In my use-case I can't prepare a next buffer while DMA is transferring the first. The application needs to read the data in the first before deciding if and what to transfer next.

thanks4opensource · ‎2019-12-26

Yes, the complications involved in using DMA are only justified if the application needs the speed boost it provides. DMA certainly does make the code less portable.

I should have mentioned that my transfers are maximum 64 bytes in length, and often shorter. I do realize there's a point where the number of CPU instructions to do the loop (or unroll it) is less than that required to setup (and wait for) DMA. That's part of the cost/benefit equation I'm trying to solve.

thanks4opensource · ‎2019-12-26

Thanks. I'll go through the AN2548 DMA Application Note again to see if I can understand it better. I did know that in general there are different memories, busses and bus masters, etc.

Very interesting that you say: "I recall that usually DMA is a bit slower and is thus useful only if core has something else to do." I have always thought that it was faster -- that the DMA controller did data reads and writes, driven by a hardware state machine, at the maximum speed of the bus compared to the CPU which has to do at least instruction decode and execute (if not also fetch) between each read and write.

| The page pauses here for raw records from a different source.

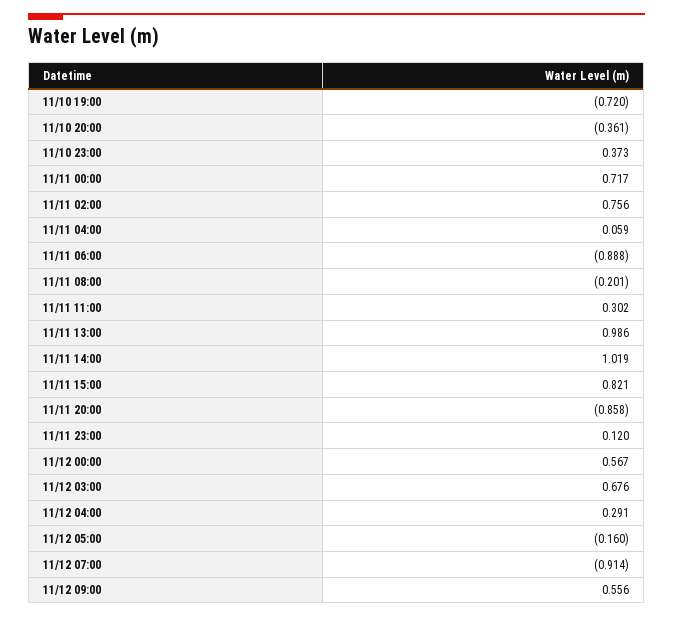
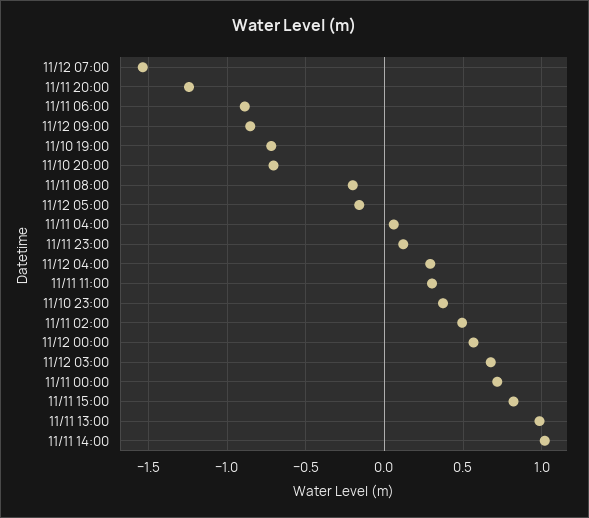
  {
    "11/10 19:00": -0.72,
-   "11/10 20:00": -0.361,
+   "11/10 20:00": -0.7,
    "11/10 23:00": 0.373,
    "11/11 00:00": 0.717,
-   "11/11 02:00": 0.756,
+   "11/11 02:00": 0.5,
    "11/11 04:00": 0.059,
    "11/11 06:00": -0.888,
    "11/11 08:00": -0.201,
    "11/11 11:00": 0.302,
    "11/11 13:00": 0.986,
    "11/11 14:00": 1.019,
    "11/11 15:00": 0.821,
-   "11/11 20:00": -0.858,
+   "11/11 20:00": -1.25,
    "11/11 23:00": 0.12,
    "11/12 00:00": 0.567,
    "11/12 03:00": 0.676,
    "11/12 04:00": 0.291,
    "11/12 05:00": -0.16,
-   "11/12 07:00": -0.914,
+   "11/12 07:00": -1.55,
-   "11/12 09:00": 0.556
+   "11/12 09:00": -0.85
  }

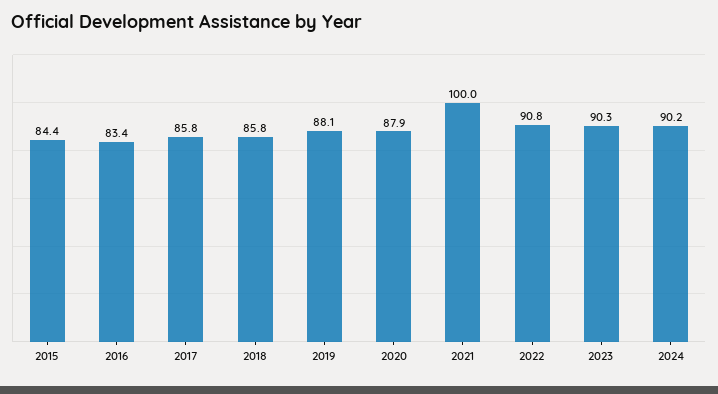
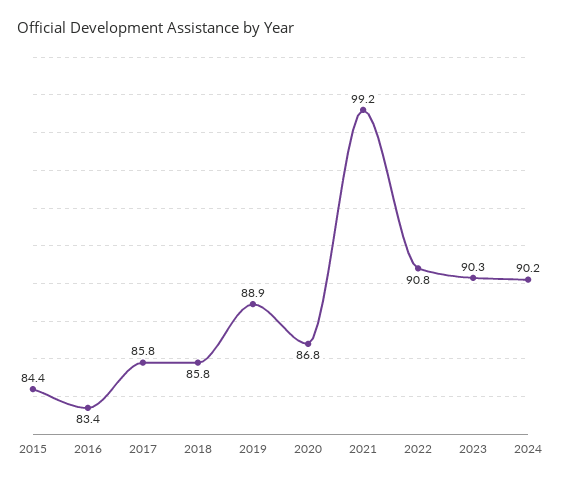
  {
    "2015": 84.4,
    "2016": 83.4,
    "2017": 85.8,
    "2018": 85.8,
-   "2019": 88.1,
+   "2019": 88.9,
-   "2020": 87.9,
+   "2020": 86.8,
-   "2021": 100,
+   "2021": 99.2,
    "2022": 90.8,
    "2023": 90.3,
    "2024": 90.2
  }

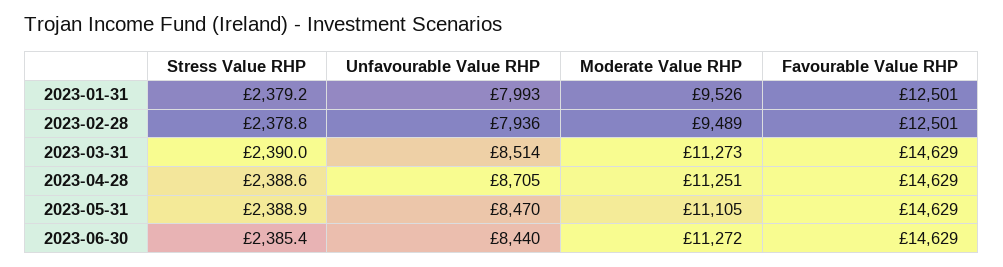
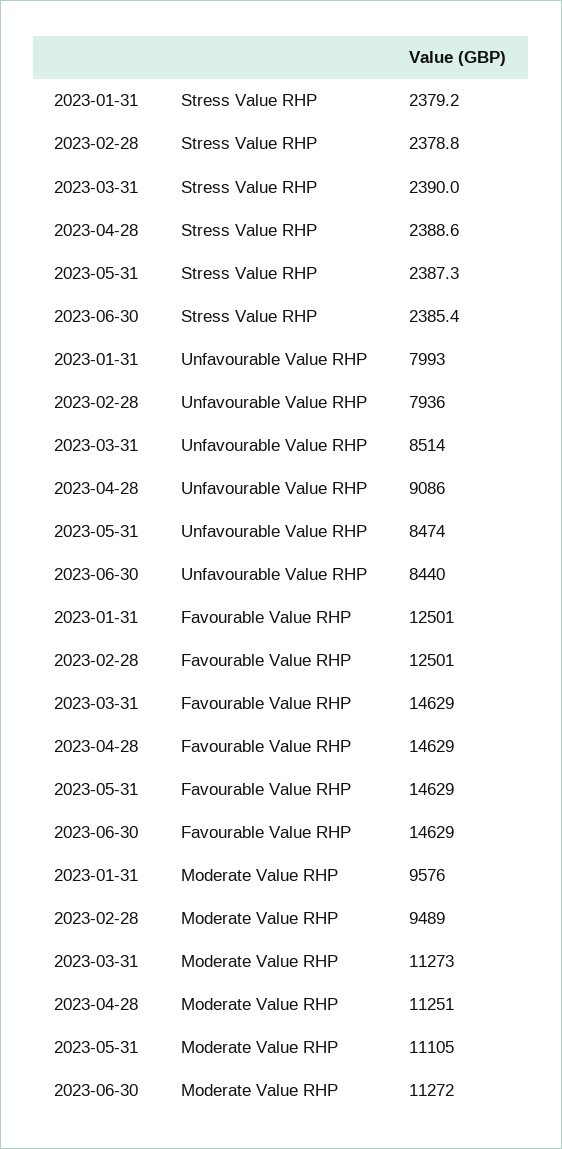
  {
    "Stress Value RHP": {
      "2023-01-31": 2379.2,
      "2023-02-28": 2378.8,
      "2023-03-31": 2390,
      "2023-04-28": 2388.6,
-     "2023-05-31": 2388.9,
+     "2023-05-31": 2387.3,
      "2023-06-30": 2385.4
    },
    "Unfavourable Value RHP": {
      "2023-01-31": 7993,
      "2023-02-28": 7936,
      "2023-03-31": 8514,
-     "2023-04-28": 8705,
+     "2023-04-28": 9086,
-     "2023-05-31": 8470,
+     "2023-05-31": 8474,
      "2023-06-30": 8440
    },
    "Moderate Value RHP": {
-     "2023-01-31": 9526,
+     "2023-01-31": 9576,
      "2023-02-28": 9489,
      "2023-03-31": 11273,
      "2023-04-28": 11251,
      "2023-05-31": 11105,
      "2023-06-30": 11272
    },
    "Favourable Value RHP": {
      "2023-01-31": 12501,
      "2023-02-28": 12501,
      "2023-03-31": 14629,
      "2023-04-28": 14629,
      "2023-05-31": 14629,
      "2023-06-30": 14629
    }
  }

Again, as per comments above, this is how DMA can do its work without impacting the CPU on the same bus (because it's using bus cycles that the CPU isn't using anyway).

S.Ma · ‎2019-12-26

A microcontroller is hardly a data router, soon or later the data moved around or not will have to be processed and this will be by the core.

Just make the transfer with some added value... DMA can't access CCM memory when it exists, so if you want to increase your SW complexity and increase debug time of your projects (not in microseconds here)...

S.Ma · ‎2019-12-26

Anyway, I would create a function for memcpy with both DMA and Core options so the choice is open and things can move along.

MikeDB · ‎2019-12-26

I'm sure someone has more complex examples where unrolling made an ARM processor faster, but the only time I've found it helps is when summing all the elements of a small to medium sized array or similar simple tasks. For Intel conversely unrolling often helps.